Intro

There are plenty of sources online explaining the Flyweight design pattern in depth.
The most common description of the pattern is that it designed to reduce memory footprint of a program without losing any capability. But the ideas behind it can be extended to a broader, system-wide scale.

I won’t get into the depth of the design pattern itself (if you’re not familiar with it, you can check out a good explanation in wikipedia), but I will sum it up to a very simplistic explanation:

The Flyweight pattern suggests minimizing the memory footprint of a large amount of objects, by storing commonly shared data in external data structures, and share these data structures with the objects themselves.

Terminology wise, we’ll have:

  • Intrinsic state, which refers to the commonly shared data.
  • Extrinsic state, which refers to context related data, we can call it dynamic data.

A simple example for it can be bullets in a shooter game, an extrinsic state will refer to the x,y of the bullet location, while the intrinsic state will refer to the color, size and other constant properties of the bullet. We will have a lot of minimalistic bullet objects, which will refer to a single graphical representation object.

Taking the general idea to a system-wide level

Let’s say you’re working on a cyber-security system which monitors and ingests network traffic from 3rd party sensors, analyzes the traffic and reports suspicious activity. It’s simplified architecture will look something like this:

Simplified Ingesting flow

Let’s assume that one of the events the sensor records, is DNS lookups done by endpoints and servers in the network. The sensor enriches it with owner info - such as ASN, and produce it to Kafka, from which ETL reads the event and saves it to storage. The event structured something like this:

{
  "event_initiator_ip": "1.1.1.1",
  "type": "dns_lookup",
  "domain_name": "www.google.com",
  "record_type": "a",
  "ttl": 5,
  "address": "142.251.40.164",
  "owner_asn_info": {
    "ASNumber": "15169",
    "ASName": "GOOGLE",
    "RegDate": "2000-03-30",
    "Updated": "2012-02-24", 
    "Ref": "https://rdap.arin.net/registry/autnum/15169",
    "OrgName": "Google LLC",
    "OrgId": "GOGL"
  },
  "owner_whois_info": {
    "NetRange":       "142.250.0.0 - 142.251.255.255"
    "CIDR":           "142.250.0.0/15"
    "NetName":        "GOOGLE"
    "NetHandle":      "NET-142-250-0-0-1"
    "Parent":         "NET142 (NET-142-0-0-0-0)"
    "NetType":        "Direct Allocation"
    "OriginAS":       "AS15169"
    "Organization":   "Google LLC (GOGL)"
    "RegDate":        "2012-05-24"
    "Updated":        "2012-05-24"
    "Ref":            "https://rdap.arin.net/registry/ip/142.250.0.0"
  }
}

For simplicity of the example, lets assume we’re not compressing, nor using better suited formats to store the data, and we’re just saving it as is in JSON format. This will cost us roughly 1kb per event. In a network with 10K/S lookups to google, it means a rough estimate of 864gb of daily data only for DNS lookups.

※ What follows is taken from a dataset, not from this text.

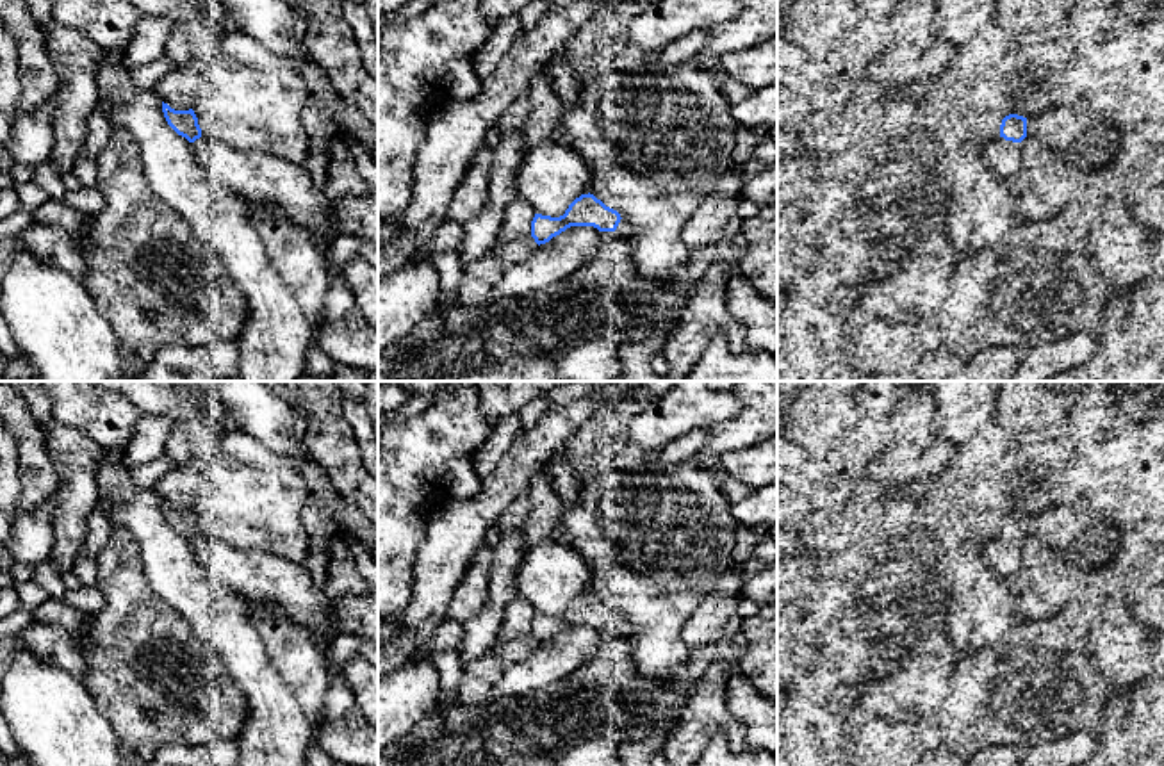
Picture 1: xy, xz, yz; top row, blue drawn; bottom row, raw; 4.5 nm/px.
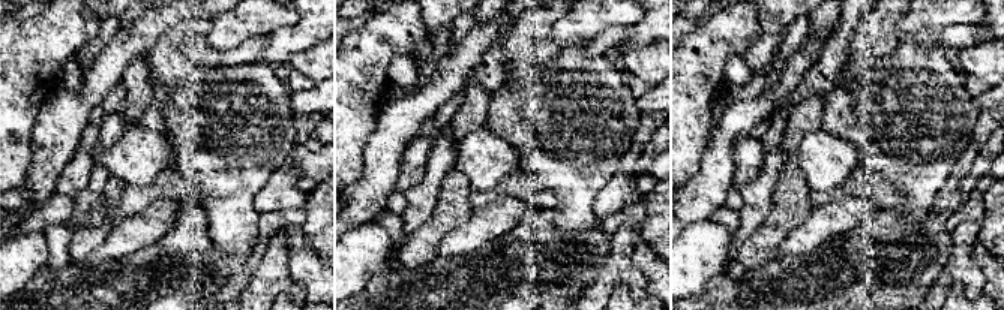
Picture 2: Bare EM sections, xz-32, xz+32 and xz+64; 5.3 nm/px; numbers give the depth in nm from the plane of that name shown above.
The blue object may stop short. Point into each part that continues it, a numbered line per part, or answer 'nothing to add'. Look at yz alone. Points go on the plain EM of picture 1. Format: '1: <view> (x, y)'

  • It means 864gb worth of daily addition to storage
  • It means that if we’ll attempt to write a daily scheduled analytic, it’ll have to handle 864gb of data

You probably already see where I’m going with this.

If we take a close look at the event data, we’ll see that the owner info is not context related, and probably won’t be frequently modified between each lookup event for the same domain. We can consider it as an intrinsic state.

If we change our ETL to work with a cache of ownership info, writing it to a separate intrinsic data storage only when needed, we can reduce the amount of data we need to store and process by roughly 84%.

Our updated architecture will look something like this:

Updated Architecture

The majority of the data (extrinsic data) will be reduced to this:

{
  "event_initiator_ip": "1.1.1.1",
  "type": "dns_lookup",
  "domain_name": "www.google.com",
  "record_type": "a",
  "ttl": 5,
  "address": "142.251.40.164"
}

Be careful with the tradeoffs

As you probably understand, separating the data to intrinsic and extrinsic states is not a cost free action. You need to consider your data and it’s usages before separating it.

In our example, the ETL will have to do more work before saving the data:

  1. Managing a cache, in memory or external
  2. Checking for existence of owner data and comparing the update dates
  3. Doing an extra store action in case of a new intrinsic info

A lot will be decided by the implementation.

For example, in our use case, we can decide that only common domxzxains (google, stackoverflow etc’) and their owner info will be go through intrinsic pipeline, and use in memory cache, which will mean two things:

  1. Working with cache will be extremely performant
  2. Storing most common domains will reduce the majority of the data, while taking relatively small amount of memory

Another thing to consider is the usage of the data, the analytics in our case -
can we preload the intrinsic data in the analytics? If not, will JOINing (with spark, for example) of small amount of intrinsic data will be faster than working with 84% more data which is already in the same dataframes?